**Records for this exercise:**
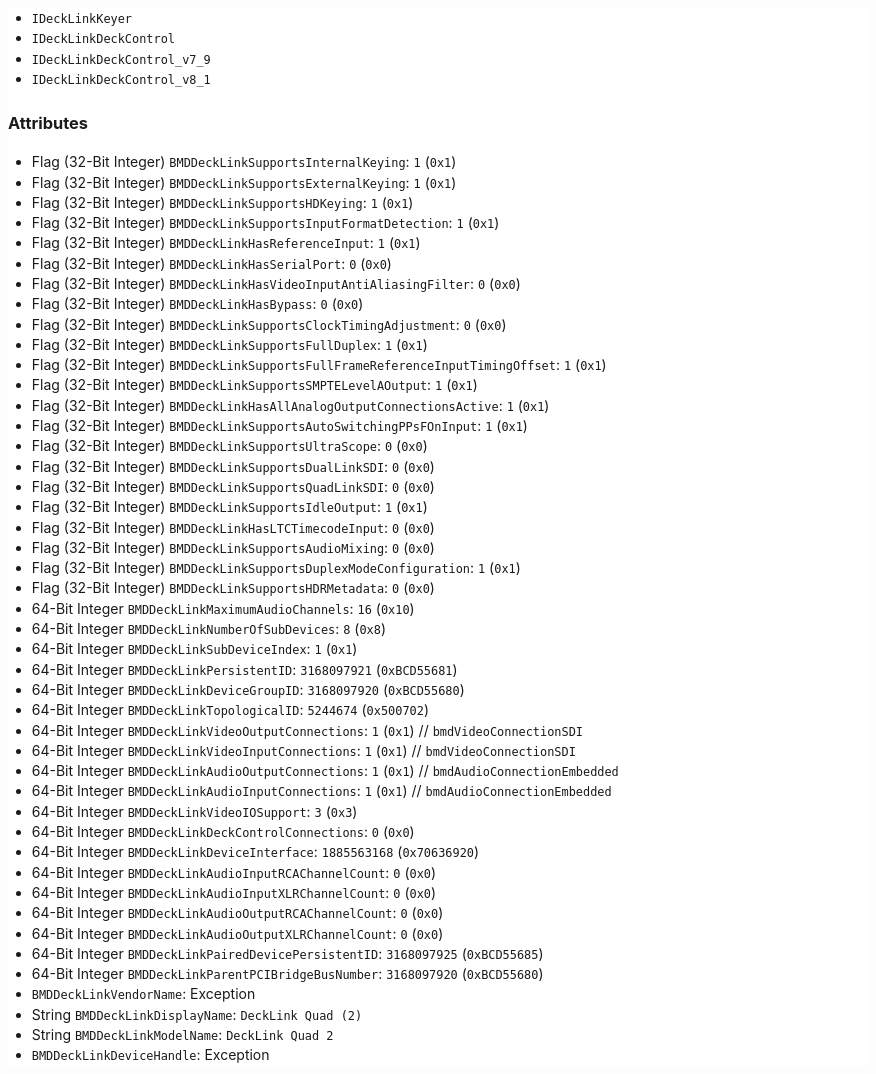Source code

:   * `IDeckLinkKeyer`
  * `IDeckLinkDeckControl`
  * `IDeckLinkDeckControl_v7_9`
  * `IDeckLinkDeckControl_v8_1`

### Attributes

  * Flag (32-Bit Integer) `BMDDeckLinkSupportsInternalKeying`: `1` (`0x1`)
  * Flag (32-Bit Integer) `BMDDeckLinkSupportsExternalKeying`: `1` (`0x1`)
  * Flag (32-Bit Integer) `BMDDeckLinkSupportsHDKeying`: `1` (`0x1`)
  * Flag (32-Bit Integer) `BMDDeckLinkSupportsInputFormatDetection`: `1` (`0x1`)
  * Flag (32-Bit Integer) `BMDDeckLinkHasReferenceInput`: `1` (`0x1`)
  * Flag (32-Bit Integer) `BMDDeckLinkHasSerialPort`: `0` (`0x0`)
  * Flag (32-Bit Integer) `BMDDeckLinkHasVideoInputAntiAliasingFilter`: `0` (`0x0`)
  * Flag (32-Bit Integer) `BMDDeckLinkHasBypass`: `0` (`0x0`)
  * Flag (32-Bit Integer) `BMDDeckLinkSupportsClockTimingAdjustment`: `0` (`0x0`)
  * Flag (32-Bit Integer) `BMDDeckLinkSupportsFullDuplex`: `1` (`0x1`)
  * Flag (32-Bit Integer) `BMDDeckLinkSupportsFullFrameReferenceInputTimingOffset`: `1` (`0x1`)
  * Flag (32-Bit Integer) `BMDDeckLinkSupportsSMPTELevelAOutput`: `1` (`0x1`)
  * Flag (32-Bit Integer) `BMDDeckLinkHasAllAnalogOutputConnectionsActive`: `1` (`0x1`)
  * Flag (32-Bit Integer) `BMDDeckLinkSupportsAutoSwitchingPPsFOnInput`: `1` (`0x1`)
  * Flag (32-Bit Integer) `BMDDeckLinkSupportsUltraScope`: `0` (`0x0`)
  * Flag (32-Bit Integer) `BMDDeckLinkSupportsDualLinkSDI`: `0` (`0x0`)
  * Flag (32-Bit Integer) `BMDDeckLinkSupportsQuadLinkSDI`: `0` (`0x0`)
  * Flag (32-Bit Integer) `BMDDeckLinkSupportsIdleOutput`: `1` (`0x1`)
  * Flag (32-Bit Integer) `BMDDeckLinkHasLTCTimecodeInput`: `0` (`0x0`)
  * Flag (32-Bit Integer) `BMDDeckLinkSupportsAudioMixing`: `0` (`0x0`)
  * Flag (32-Bit Integer) `BMDDeckLinkSupportsDuplexModeConfiguration`: `1` (`0x1`)
  * Flag (32-Bit Integer) `BMDDeckLinkSupportsHDRMetadata`: `0` (`0x0`)
  * 64-Bit Integer `BMDDeckLinkMaximumAudioChannels`: `16` (`0x10`)
  * 64-Bit Integer `BMDDeckLinkNumberOfSubDevices`: `8` (`0x8`)
  * 64-Bit Integer `BMDDeckLinkSubDeviceIndex`: `1` (`0x1`)
  * 64-Bit Integer `BMDDeckLinkPersistentID`: `3168097921` (`0xBCD55681`)
  * 64-Bit Integer `BMDDeckLinkDeviceGroupID`: `3168097920` (`0xBCD55680`)
  * 64-Bit Integer `BMDDeckLinkTopologicalID`: `5244674` (`0x500702`)
  * 64-Bit Integer `BMDDeckLinkVideoOutputConnections`: `1` (`0x1`) // `bmdVideoConnectionSDI`
  * 64-Bit Integer `BMDDeckLinkVideoInputConnections`: `1` (`0x1`) // `bmdVideoConnectionSDI`
  * 64-Bit Integer `BMDDeckLinkAudioOutputConnections`: `1` (`0x1`) // `bmdAudioConnectionEmbedded`
  * 64-Bit Integer `BMDDeckLinkAudioInputConnections`: `1` (`0x1`) // `bmdAudioConnectionEmbedded`
  * 64-Bit Integer `BMDDeckLinkVideoIOSupport`: `3` (`0x3`)
  * 64-Bit Integer `BMDDeckLinkDeckControlConnections`: `0` (`0x0`)
  * 64-Bit Integer `BMDDeckLinkDeviceInterface`: `1885563168` (`0x70636920`)
  * 64-Bit Integer `BMDDeckLinkAudioInputRCAChannelCount`: `0` (`0x0`)
  * 64-Bit Integer `BMDDeckLinkAudioInputXLRChannelCount`: `0` (`0x0`)
  * 64-Bit Integer `BMDDeckLinkAudioOutputRCAChannelCount`: `0` (`0x0`)
  * 64-Bit Integer `BMDDeckLinkAudioOutputXLRChannelCount`: `0` (`0x0`)
  * 64-Bit Integer `BMDDeckLinkPairedDevicePersistentID`: `3168097925` (`0xBCD55685`)
  * 64-Bit Integer `BMDDeckLinkParentPCIBridgeBusNumber`: `3168097920` (`0xBCD55680`)
  * `BMDDeckLinkVendorName`: Exception
  * String `BMDDeckLinkDisplayName`: `DeckLink Quad (2)`
  * String `BMDDeckLinkModelName`: `DeckLink Quad 2`
  * `BMDDeckLinkDeviceHandle`: Exception
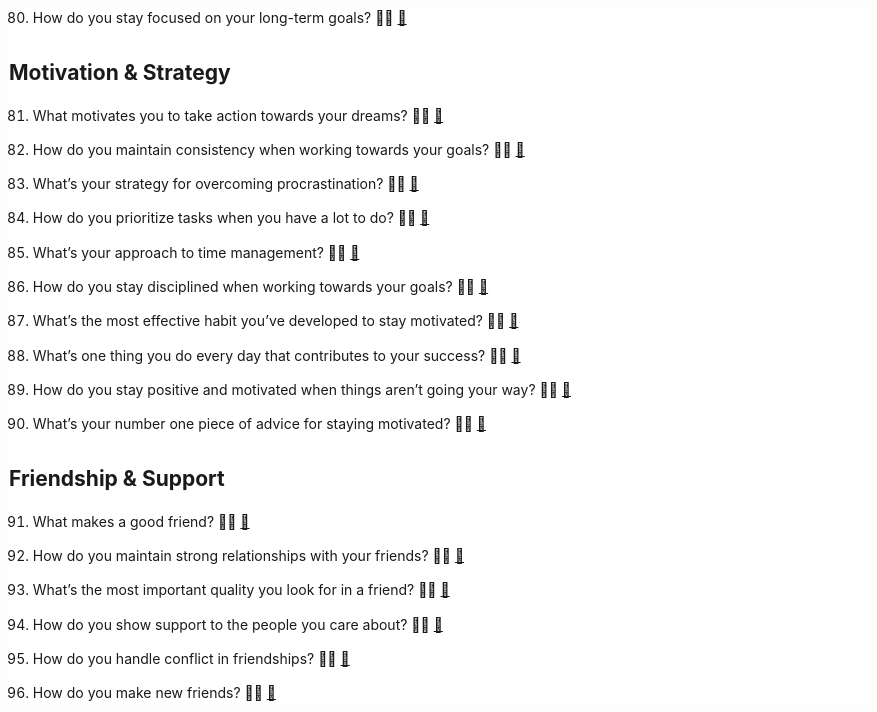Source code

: 80. <span id="80" markdown="1">How do you stay focused on your long-term goals? <span class="status unanswered">🔴</span><span class="answered-content">✅ [🔗](#response-80)</span></span>  

## <span id="ms" markdown="1">Motivation & Strategy</span>  
81. <span id="81" markdown="1">What motivates you to take action towards your dreams? <span class="status unanswered">🔴</span><span class="answered-content">✅ [🔗](#response-81)</span></span>  

82. <span id="82" markdown="1">How do you maintain consistency when working towards your goals? <span class="status unanswered">🔴</span><span class="answered-content">✅ [🔗](#response-82)</span></span>  

83. <span id="83" markdown="1">What’s your strategy for overcoming procrastination? <span class="status unanswered">🔴</span><span class="answered-content">✅ [🔗](#response-83)</span></span>  

84. <span id="84" markdown="1">How do you prioritize tasks when you have a lot to do? <span class="status unanswered">🔴</span><span class="answered-content">✅ [🔗](#response-84)</span></span>  

85. <span id="85" markdown="1">What’s your approach to time management? <span class="status unanswered">🔴</span><span class="answered-content">✅ [🔗](#response-85)</span></span>  

86. <span id="86" markdown="1">How do you stay disciplined when working towards your goals? <span class="status unanswered">🔴</span><span class="answered-content">✅ [🔗](#response-86)</span></span>  

87. <span id="87" markdown="1">What’s the most effective habit you’ve developed to stay motivated? <span class="status unanswered">🔴</span><span class="answered-content">✅ [🔗](#response-87)</span></span>  

88. <span id="88" markdown="1">What’s one thing you do every day that contributes to your success? <span class="status unanswered">🔴</span><span class="answered-content">✅ [🔗](#response-88)</span></span>  

89. <span id="89" markdown="1">How do you stay positive and motivated when things aren’t going your way? <span class="status unanswered">🔴</span><span class="answered-content">✅ [🔗](#response-89)</span></span>  

90. <span id="90" markdown="1">What’s your number one piece of advice for staying motivated? <span class="status unanswered">🔴</span><span class="answered-content">✅ [🔗](#response-90)</span></span>  

## <span id="fs" markdown="1">Friendship & Support</span>  
91. <span id="91" markdown="1">What makes a good friend? <span class="status unanswered">🔴</span><span class="answered-content">✅ [🔗](#response-91)</span></span>  

92. <span id="92" markdown="1">How do you maintain strong relationships with your friends? <span class="status unanswered">🔴</span><span class="answered-content">✅ [🔗](#response-92)</span></span>  

93. <span id="93" markdown="1">What’s the most important quality you look for in a friend? <span class="status unanswered">🔴</span><span class="answered-content">✅ [🔗](#response-93)</span></span>  

94. <span id="94" markdown="1">How do you show support to the people you care about? <span class="status unanswered">🔴</span><span class="answered-content">✅ [🔗](#response-94)</span></span>  

95. <span id="95" markdown="1">How do you handle conflict in friendships? <span class="status unanswered">🔴</span><span class="answered-content">✅ [🔗](#response-95)</span></span>  

96. <span id="96" markdown="1">How do you make new friends? <span class="status unanswered">🔴</span><span class="answered-content">✅ [🔗](#response-96)</span></span>  
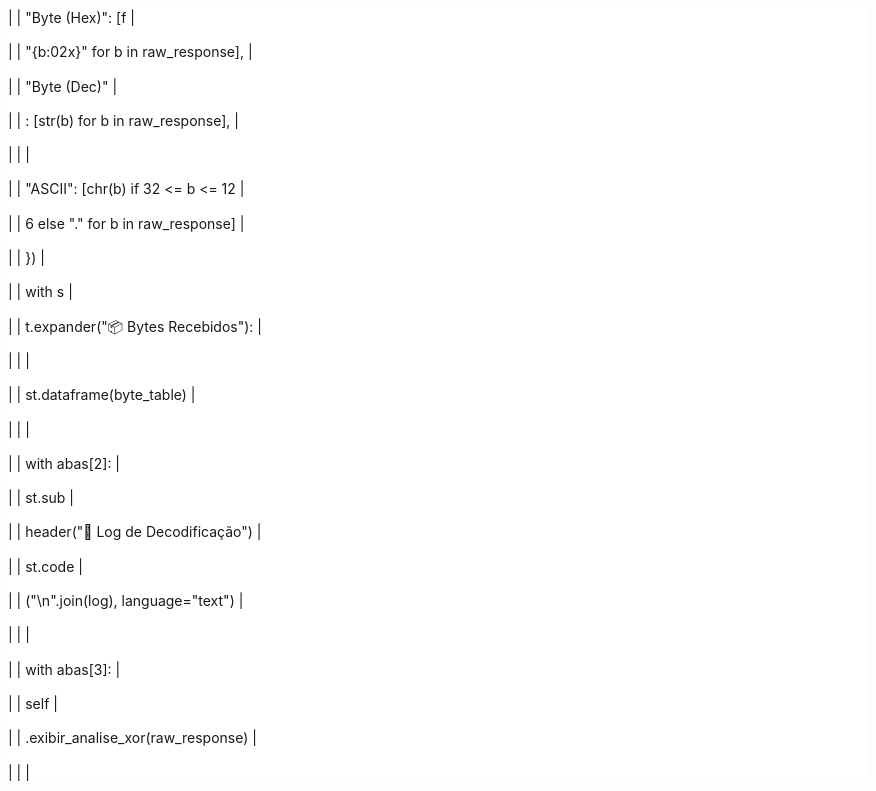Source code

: |                                   |                 "Byte (Hex)": [f  |

|                                   | "{b:02x}" for b in raw_response], |

|                                   |                 "Byte (Dec)"      |

|                                   | : [str(b) for b in raw_response], |

|                                   |                                   |

|                                   | "ASCII": [chr(b) if 32 <= b <= 12 |

|                                   | 6 else "." for b in raw_response] |

|                                   |             })                    |

|                                   |             with s                |

|                                   | t.expander("📦 Bytes Recebidos"): |

|                                   |                                   |

|                                   |          st.dataframe(byte_table) |

|                                   |                                   |

|                                   |         with abas[2]:             |

|                                   |             st.sub                |

|                                   | header("🧾 Log de Decodificação") |

|                                   |             st.code               |

|                                   | ("\n".join(log), language="text") |

|                                   |                                   |

|                                   |         with abas[3]:             |

|                                   |             self                  |

|                                   | .exibir_analise_xor(raw_response) |

|                                   |                                   |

**Exercise description:** Reading down the material above, count how many lines contain the word "bmdAudioConnectionEmbedded". Respond with the number by itself.

**Answer section:** 2